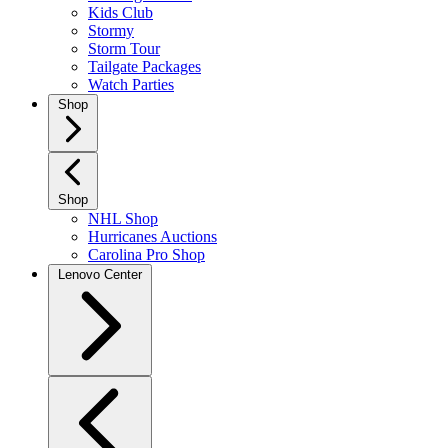
Kids Club
Stormy
Storm Tour
Tailgate Packages
Watch Parties
Shop
Shop
NHL Shop
Hurricanes Auctions
Carolina Pro Shop
Lenovo Center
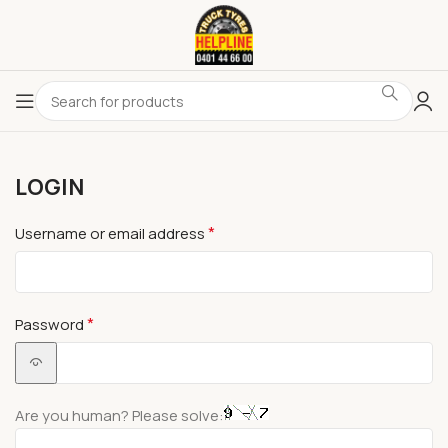
LOGIN
*
Username or email address
*
Password
Are you human? Please solve:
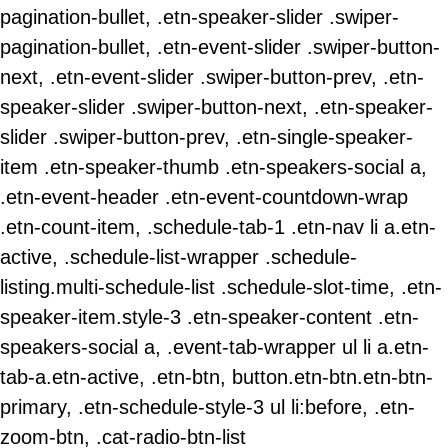
pagination-bullet, .etn-speaker-slider .swiper-
pagination-bullet, .etn-event-slider .swiper-button-
next, .etn-event-slider .swiper-button-prev, .etn-
speaker-slider .swiper-button-next, .etn-speaker-
slider .swiper-button-prev, .etn-single-speaker-
item .etn-speaker-thumb .etn-speakers-social a,
.etn-event-header .etn-event-countdown-wrap
.etn-count-item, .schedule-tab-1 .etn-nav li a.etn-
active, .schedule-list-wrapper .schedule-
listing.multi-schedule-list .schedule-slot-time, .etn-
speaker-item.style-3 .etn-speaker-content .etn-
speakers-social a, .event-tab-wrapper ul li a.etn-
tab-a.etn-active, .etn-btn, button.etn-btn.etn-btn-
primary, .etn-schedule-style-3 ul li:before, .etn-
zoom-btn, .cat-radio-btn-list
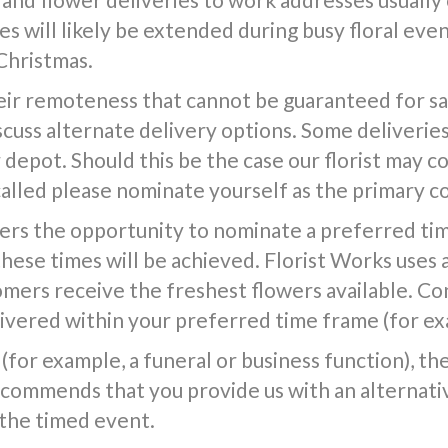
s will likely be extended during busy floral event
Christmas.
ir remoteness that cannot be guaranteed for same
iscuss alternate delivery options. Some deliverie
epot. Should this be the case our florist may co
called please nominate yourself as the primary c
ers the opportunity to nominate a preferred tim
 these times will be achieved. Florist Works uses 
tomers receive the freshest flowers available. Co
vered within your preferred time frame (for exa
(for example, a funeral or business function), the f
commends that you provide us with an alternativ
 the timed event.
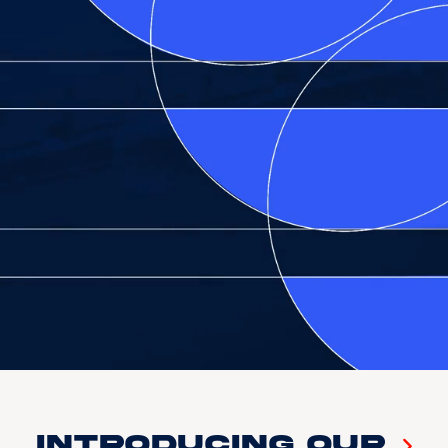
Introducing our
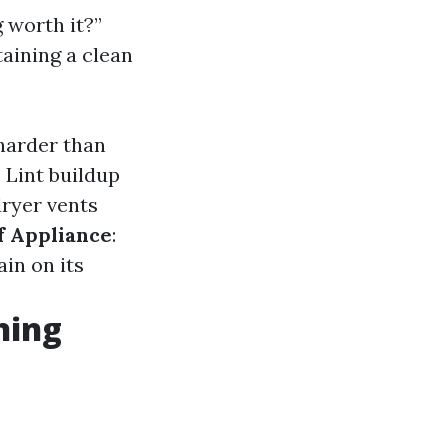
 worth it?”
aining a clean
harder than
: Lint buildup
dryer vents
f Appliance
:
ain on its
ning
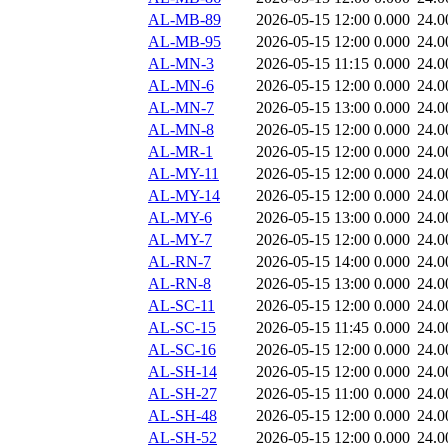
AL-MB-89
2026-05-15 12:00
0.000
24.0
AL-MB-95
2026-05-15 12:00
0.000
24.0
AL-MN-3
2026-05-15 11:15
0.000
24.0
AL-MN-6
2026-05-15 12:00
0.000
24.0
AL-MN-7
2026-05-15 13:00
0.000
24.0
AL-MN-8
2026-05-15 12:00
0.000
24.0
AL-MR-1
2026-05-15 12:00
0.000
24.0
AL-MY-11
2026-05-15 12:00
0.000
24.0
AL-MY-14
2026-05-15 12:00
0.000
24.0
AL-MY-6
2026-05-15 13:00
0.000
24.0
AL-MY-7
2026-05-15 12:00
0.000
24.0
AL-RN-7
2026-05-15 14:00
0.000
24.0
AL-RN-8
2026-05-15 13:00
0.000
24.0
AL-SC-11
2026-05-15 12:00
0.000
24.0
AL-SC-15
2026-05-15 11:45
0.000
24.0
AL-SC-16
2026-05-15 12:00
0.000
24.0
AL-SH-14
2026-05-15 12:00
0.000
24.0
AL-SH-27
2026-05-15 11:00
0.000
24.0
AL-SH-48
2026-05-15 12:00
0.000
24.0
AL-SH-52
2026-05-15 12:00
0.000
24.0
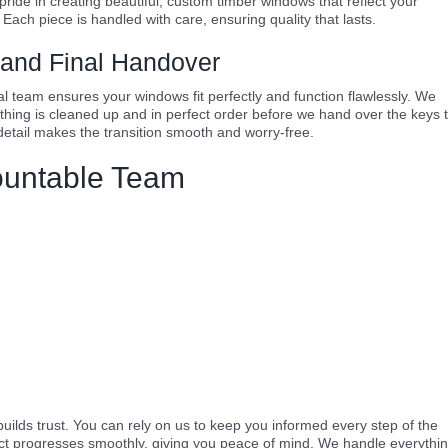
 pride in creating beautiful, custom timber windows that reflect your
 Each piece is handled with care, ensuring quality that lasts.
n and Final Handover
onal team ensures your windows fit perfectly and function flawlessly. We
ything is cleaned up and in perfect order before we hand over the keys 
etail makes the transition smooth and worry-free.
ountable Team
ilds trust. You can rely on us to keep you informed every step of the
ect progresses smoothly, giving you peace of mind. We handle everythin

Problem details: Looking at the listing above, tally the lines containing "pagination" and give only that tally.

Your response: 2